Biomass plant approved for Macon-Bibb County

How to get a biomass plant approved in Georgia: tack it onto an existing business. Remember to get an industrial authority to use a public bond issue to expand the private business.

Carla Caldwell wrote in the Atlanta Business Chronicle 7 June 2011, Graphic Packaging gets $140M bond deal

A deal OK’d by the Macon-Bibb County Industrial Authority provides revenue bonds for a $140 million expansion of Marietta, Ga.-based Graphic Packaging International’s Macon, Ga. mill. Improvements will include the addition of a biomass boiler and a 40-megawatt turbine generator geared to reduce emergency cost and improve profitability, reports Macon Telegraph website macon.com.

The authority approved the deal on Monday for the provider of packaging for food, beverage and consumer products. The biomass system, which is scheduled for operation by mid-2013, is expected to generate power from about 400,000 tons of logging materials, mostly the tops of trees, the Macon newspaper reports. Graphic Packaging’s (NYSE: GPK) Macon mill makes an estimated 1,600 tons of paperboard daily.

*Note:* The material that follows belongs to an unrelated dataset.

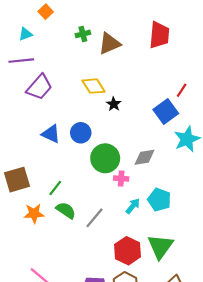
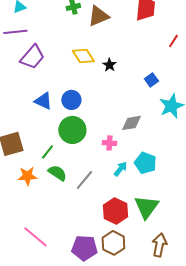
red line: (182, 90) -> (173, 41), moved
black star: (114, 104) -> (109, 65), moved
blue square: (166, 112) -> (151, 80), size x0.6
green circle: (105, 158) -> (72, 130), moved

Maybe we should put some parameters on the types of industry we want around here to avoid this happening with the bonds the Valdosta-Lowndes County Industrial Authority (and the Lowndes County Commission) floats.

This rationalization is precious:

The new project will reduce the Macon mill’s fossil fuel-based greenhouse gas emissions by about 200,000 tons per year — the emissions equivalent of about 35,000 passenger cars, according to macon.com.
Yeah, by shifting the CO2 emissions to the biomass plant, not reducing them.

Nonetheless, Graphic Packaging’s president and CEO, David Scheible, said back in January:

“This biomass project will not only make use of untapped renewable resources, but it will also add value to the Macon, Ga., community as a whole.”
This other quote from the same Biomass Magazine article is more interesting:
“The objectives of the biomass project are to further the company’s sustainability strategy, reduce energy costs and to improve the profitability of the Macon mill in advance of expected increases in electricity costs,”
Well of course, profitability of the Macon mill is the real goal. But why do they expect increases in electricity costs? Which existing source of electricity do they think will be shut down?

Meanwhile, in Lowndes County, remember, it ain’t over ’til it’s over.